Ozone and NOx air pollution predicted to fall in Europe

A new study has estimated that nitrogen oxide (NOx) and harmful ozone levels will fall significantly in Europe, by 2030, if all current and planned air quality legislation is implemented. The co-beneficial effects of climate change policies could also reduce levels of these air pollutants by a further 40%.

Conducted under the EU projects CityZen, PEGASOS and ECLAIRE1, the research set out to provide a robust estimate of European air quality until the year 2030 by using an ensemble’ of models to provide future projections of NOx and ozone pollution.

They estimated air pollution for two scenarios from the Global Energy Assessment (GEA)2, to try and understand the potential future impact of policies. The first ‘reference scenario’ assumed all current and planned air quality legislation would be in place until 2030, and the second ‘sustainable scenario’ also considered the additional pollution-reducing effects of climate change policies designed to limit global warming by 2C by the end of the century.

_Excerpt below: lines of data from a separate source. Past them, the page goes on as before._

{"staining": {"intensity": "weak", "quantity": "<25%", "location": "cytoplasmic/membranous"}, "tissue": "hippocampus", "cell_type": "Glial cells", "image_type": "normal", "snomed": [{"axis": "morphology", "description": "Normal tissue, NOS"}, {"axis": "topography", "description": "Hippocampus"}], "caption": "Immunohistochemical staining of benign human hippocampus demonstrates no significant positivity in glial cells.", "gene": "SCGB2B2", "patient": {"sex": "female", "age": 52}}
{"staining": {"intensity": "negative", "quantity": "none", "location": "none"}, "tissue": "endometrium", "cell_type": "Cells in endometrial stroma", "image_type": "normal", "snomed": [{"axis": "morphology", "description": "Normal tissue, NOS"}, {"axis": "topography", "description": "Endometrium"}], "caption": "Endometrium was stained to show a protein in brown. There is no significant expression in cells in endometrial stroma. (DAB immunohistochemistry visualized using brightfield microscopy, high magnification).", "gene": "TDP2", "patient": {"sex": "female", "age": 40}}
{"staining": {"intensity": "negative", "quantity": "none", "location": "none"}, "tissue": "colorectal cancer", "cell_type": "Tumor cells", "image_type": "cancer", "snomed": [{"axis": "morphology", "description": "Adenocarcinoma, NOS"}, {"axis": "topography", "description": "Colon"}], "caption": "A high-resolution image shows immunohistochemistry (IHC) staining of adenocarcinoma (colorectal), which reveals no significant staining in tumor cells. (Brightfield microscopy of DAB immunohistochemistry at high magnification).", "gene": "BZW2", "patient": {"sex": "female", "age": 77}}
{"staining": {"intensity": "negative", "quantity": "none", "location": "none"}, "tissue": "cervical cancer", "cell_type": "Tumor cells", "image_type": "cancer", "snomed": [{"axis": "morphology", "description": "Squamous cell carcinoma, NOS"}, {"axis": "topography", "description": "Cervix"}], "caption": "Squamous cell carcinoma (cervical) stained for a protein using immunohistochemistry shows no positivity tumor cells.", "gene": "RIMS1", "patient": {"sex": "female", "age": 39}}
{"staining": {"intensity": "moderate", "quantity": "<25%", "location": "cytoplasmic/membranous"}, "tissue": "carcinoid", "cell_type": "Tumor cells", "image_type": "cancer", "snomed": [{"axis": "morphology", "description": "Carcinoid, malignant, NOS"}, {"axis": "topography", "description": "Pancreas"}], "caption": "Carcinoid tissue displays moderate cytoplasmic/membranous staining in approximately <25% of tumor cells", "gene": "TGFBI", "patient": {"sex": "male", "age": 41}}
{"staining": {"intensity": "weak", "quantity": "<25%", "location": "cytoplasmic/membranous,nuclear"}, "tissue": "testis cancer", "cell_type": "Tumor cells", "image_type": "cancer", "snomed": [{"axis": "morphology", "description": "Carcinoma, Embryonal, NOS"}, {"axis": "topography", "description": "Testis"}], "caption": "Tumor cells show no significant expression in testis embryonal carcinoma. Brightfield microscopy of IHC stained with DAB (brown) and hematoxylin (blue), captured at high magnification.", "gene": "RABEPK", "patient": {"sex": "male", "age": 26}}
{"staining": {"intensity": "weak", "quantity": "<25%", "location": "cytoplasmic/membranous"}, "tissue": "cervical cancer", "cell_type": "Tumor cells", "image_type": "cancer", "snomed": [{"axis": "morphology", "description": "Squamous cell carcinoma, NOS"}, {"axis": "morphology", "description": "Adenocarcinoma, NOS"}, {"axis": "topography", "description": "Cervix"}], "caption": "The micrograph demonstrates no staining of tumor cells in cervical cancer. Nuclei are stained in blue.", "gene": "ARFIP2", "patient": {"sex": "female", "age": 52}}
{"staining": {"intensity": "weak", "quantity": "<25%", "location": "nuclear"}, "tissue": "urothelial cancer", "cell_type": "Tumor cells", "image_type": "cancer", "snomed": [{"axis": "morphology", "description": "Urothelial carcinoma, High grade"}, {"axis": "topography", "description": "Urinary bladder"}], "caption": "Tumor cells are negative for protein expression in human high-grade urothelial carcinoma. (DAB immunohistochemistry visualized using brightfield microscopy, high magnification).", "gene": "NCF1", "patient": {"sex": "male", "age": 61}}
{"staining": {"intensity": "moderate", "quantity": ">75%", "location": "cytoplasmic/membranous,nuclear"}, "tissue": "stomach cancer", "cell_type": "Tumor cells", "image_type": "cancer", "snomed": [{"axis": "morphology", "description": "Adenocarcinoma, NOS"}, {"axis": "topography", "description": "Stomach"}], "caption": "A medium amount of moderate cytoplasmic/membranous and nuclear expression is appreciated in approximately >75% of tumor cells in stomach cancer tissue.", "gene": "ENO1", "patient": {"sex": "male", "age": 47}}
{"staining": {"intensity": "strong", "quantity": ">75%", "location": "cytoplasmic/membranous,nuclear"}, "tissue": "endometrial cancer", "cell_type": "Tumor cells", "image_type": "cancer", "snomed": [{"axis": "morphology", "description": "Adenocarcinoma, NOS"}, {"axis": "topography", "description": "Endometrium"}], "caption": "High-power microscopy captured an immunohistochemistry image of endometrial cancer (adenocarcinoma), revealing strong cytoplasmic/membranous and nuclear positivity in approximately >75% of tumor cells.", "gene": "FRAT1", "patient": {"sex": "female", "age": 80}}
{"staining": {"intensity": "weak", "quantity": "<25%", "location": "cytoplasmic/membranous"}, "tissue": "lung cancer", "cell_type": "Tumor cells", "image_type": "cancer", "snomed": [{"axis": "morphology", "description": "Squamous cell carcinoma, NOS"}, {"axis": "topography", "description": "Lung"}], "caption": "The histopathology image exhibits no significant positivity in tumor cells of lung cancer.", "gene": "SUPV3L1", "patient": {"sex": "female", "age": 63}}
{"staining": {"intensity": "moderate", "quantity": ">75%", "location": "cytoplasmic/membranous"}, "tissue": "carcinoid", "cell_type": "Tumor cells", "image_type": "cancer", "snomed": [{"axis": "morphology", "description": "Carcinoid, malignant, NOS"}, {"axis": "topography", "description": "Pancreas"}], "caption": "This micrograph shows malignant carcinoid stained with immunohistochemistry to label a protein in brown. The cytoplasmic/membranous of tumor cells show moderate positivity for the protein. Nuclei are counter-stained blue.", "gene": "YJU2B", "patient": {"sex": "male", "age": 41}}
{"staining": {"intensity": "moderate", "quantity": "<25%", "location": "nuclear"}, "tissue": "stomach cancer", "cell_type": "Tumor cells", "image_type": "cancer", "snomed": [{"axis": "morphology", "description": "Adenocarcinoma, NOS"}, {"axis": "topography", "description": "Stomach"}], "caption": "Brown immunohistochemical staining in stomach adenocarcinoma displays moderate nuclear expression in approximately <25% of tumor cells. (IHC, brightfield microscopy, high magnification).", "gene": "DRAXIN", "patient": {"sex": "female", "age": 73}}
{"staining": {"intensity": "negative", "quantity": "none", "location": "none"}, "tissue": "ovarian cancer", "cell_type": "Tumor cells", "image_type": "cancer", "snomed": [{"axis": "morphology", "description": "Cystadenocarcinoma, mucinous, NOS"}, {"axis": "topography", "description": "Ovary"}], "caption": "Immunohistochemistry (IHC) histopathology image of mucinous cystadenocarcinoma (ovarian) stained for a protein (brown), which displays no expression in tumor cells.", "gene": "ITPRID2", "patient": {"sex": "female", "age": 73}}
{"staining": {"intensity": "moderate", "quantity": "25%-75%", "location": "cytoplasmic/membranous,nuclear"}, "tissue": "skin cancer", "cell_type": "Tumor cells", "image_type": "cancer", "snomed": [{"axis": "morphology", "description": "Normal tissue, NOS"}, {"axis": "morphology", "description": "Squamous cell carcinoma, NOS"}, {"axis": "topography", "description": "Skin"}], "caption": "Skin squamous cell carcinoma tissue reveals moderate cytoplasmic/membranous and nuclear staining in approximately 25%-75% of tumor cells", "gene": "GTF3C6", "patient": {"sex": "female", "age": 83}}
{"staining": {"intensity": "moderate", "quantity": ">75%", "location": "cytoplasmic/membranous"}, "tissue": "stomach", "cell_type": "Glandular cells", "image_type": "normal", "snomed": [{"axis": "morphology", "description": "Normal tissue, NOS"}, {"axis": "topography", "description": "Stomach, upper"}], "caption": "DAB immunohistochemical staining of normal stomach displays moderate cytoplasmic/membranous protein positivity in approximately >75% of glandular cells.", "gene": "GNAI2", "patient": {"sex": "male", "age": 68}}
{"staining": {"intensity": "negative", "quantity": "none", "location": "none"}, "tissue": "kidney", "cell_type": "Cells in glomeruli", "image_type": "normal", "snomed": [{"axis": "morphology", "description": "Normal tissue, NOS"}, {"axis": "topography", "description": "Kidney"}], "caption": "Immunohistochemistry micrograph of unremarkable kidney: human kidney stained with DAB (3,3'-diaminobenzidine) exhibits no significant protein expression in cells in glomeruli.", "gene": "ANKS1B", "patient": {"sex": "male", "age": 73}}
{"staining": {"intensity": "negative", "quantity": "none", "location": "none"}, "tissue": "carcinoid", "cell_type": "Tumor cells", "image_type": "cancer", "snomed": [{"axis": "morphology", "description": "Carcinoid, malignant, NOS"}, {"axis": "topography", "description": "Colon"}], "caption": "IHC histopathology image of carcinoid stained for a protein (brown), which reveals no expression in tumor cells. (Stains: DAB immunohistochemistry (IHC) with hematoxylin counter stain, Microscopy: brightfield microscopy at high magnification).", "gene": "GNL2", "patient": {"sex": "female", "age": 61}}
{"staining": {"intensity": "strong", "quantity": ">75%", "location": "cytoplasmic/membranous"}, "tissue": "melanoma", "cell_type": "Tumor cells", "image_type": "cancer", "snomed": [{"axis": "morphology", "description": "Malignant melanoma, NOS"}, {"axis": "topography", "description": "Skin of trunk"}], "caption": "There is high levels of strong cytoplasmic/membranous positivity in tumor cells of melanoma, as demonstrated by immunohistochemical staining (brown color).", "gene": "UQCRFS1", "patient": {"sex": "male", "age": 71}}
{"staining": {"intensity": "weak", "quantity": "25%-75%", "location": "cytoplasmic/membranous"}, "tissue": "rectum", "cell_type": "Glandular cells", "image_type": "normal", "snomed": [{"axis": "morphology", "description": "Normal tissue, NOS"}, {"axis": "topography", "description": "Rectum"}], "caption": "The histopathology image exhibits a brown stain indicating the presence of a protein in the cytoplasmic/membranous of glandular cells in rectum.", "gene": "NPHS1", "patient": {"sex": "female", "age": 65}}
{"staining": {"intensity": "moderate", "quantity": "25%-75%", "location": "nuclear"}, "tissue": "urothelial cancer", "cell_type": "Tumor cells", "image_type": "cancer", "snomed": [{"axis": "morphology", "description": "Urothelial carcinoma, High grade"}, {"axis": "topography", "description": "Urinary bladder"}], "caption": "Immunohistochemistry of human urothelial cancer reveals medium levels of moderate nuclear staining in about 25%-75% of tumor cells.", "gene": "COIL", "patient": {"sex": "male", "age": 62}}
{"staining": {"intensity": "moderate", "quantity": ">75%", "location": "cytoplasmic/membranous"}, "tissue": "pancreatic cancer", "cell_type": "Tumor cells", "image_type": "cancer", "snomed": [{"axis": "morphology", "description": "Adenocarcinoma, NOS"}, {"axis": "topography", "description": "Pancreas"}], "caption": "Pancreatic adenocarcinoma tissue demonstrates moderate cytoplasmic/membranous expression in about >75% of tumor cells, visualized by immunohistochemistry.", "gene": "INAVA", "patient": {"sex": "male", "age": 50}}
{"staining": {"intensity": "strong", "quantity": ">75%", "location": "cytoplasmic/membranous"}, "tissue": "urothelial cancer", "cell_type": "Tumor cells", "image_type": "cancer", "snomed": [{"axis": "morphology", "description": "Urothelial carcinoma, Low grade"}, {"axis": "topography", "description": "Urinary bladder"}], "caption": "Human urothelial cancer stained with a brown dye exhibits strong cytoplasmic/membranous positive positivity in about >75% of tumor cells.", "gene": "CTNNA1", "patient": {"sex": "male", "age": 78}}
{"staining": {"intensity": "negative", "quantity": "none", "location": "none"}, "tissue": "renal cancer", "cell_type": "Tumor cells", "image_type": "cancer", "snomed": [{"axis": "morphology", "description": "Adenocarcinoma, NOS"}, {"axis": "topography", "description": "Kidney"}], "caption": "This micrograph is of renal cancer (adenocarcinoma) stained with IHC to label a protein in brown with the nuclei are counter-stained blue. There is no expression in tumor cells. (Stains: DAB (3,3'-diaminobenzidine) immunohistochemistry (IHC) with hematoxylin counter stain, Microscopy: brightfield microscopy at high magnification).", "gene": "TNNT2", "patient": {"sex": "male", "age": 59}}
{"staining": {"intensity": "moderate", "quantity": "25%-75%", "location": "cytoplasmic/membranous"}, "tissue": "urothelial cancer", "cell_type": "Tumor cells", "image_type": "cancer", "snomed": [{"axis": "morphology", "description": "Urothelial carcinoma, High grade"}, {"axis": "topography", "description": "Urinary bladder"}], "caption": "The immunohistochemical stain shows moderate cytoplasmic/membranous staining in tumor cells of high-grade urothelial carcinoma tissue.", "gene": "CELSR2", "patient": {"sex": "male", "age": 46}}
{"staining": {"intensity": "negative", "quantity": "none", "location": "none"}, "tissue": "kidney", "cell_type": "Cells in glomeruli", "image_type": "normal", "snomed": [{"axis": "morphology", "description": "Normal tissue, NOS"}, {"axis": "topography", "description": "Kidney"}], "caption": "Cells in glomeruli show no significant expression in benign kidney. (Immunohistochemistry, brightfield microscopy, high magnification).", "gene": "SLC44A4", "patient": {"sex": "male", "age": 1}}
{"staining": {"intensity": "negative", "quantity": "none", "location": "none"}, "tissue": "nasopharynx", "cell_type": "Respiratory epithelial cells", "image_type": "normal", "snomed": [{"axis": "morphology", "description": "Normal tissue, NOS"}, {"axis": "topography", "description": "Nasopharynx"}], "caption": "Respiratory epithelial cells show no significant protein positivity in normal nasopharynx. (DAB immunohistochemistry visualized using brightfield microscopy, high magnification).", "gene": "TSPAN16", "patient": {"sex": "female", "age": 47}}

Six models designed to capture pollutant transport and transformation were combined to provide the future projections of air quality, including regional models and global models, to capture a range of different details across the continent.

The results suggest that, by 2030 and under the reference scenario, total NOx emissions in Europe will be reduced to around half the level of emissions measured in 2005. In the sustainable scenario, which also includes climate policies, NOx emissions will fall even further, by about a third.

Since the reaction of NOx in sunlight is a major contribution to ozone levels, the results indicate that ozone background levels will also substantially decrease throughout Europe during this period. However, annual mean ozone concentrations are likely to slightly increase in some high density industrial areas that are currently saturated with NOx, such as Benelux. This is because at very high NOx concentration levels a complex chemical process (titration) occurs, which destroys atmospheric ozone; at such high NOx concentrations, therefore, the initial response to NOx reduction is an increase of ozone concentration, whilst deeper NOx concentration reductions would be necessary to move away from the NOx-saturated regime and result in a decrease in ozone level.

It should be noted however that this titration process primarily affects low ozone levels. In order to highlight projected exposure to high ozone episodes, the researchers then assessed future exposure to ozone pollution using five air quality indicators. The indicators included SOMO35, which assesses exposure in terms of human health impacts, and AOT40df, which assesses exposure in terms of detrimental effects on deciduous forests. They estimated that, by 2030, SOMO35 levels would be reduced to about 70% of their 2005 levels for the reference scenario. For the sustainable scenario, this figure is 45%. AOT40df levels were estimated to drop to around 60% of their 2005 levels for the reference scenario, and to 25% for the sustainable scenario.

According to current European legislation, the maximum daily ozone level should not exceed 120 micrograms (g) per m3 of air for more than 25 days a year. The projections of exposure levels indicate that the number of European citizens experiencing exposure above this threshold will decrease substantially by 2030, by 55% in the reference scenario and by 85% in the sustainable scenario.

The study provides an approach for more comprehensive assessments of future air quality, including assessments of climate policy’s co-benefits for air quality. Its results indicate that, in combination, air quality and climate change policies could have substantial effects on future ozone levels.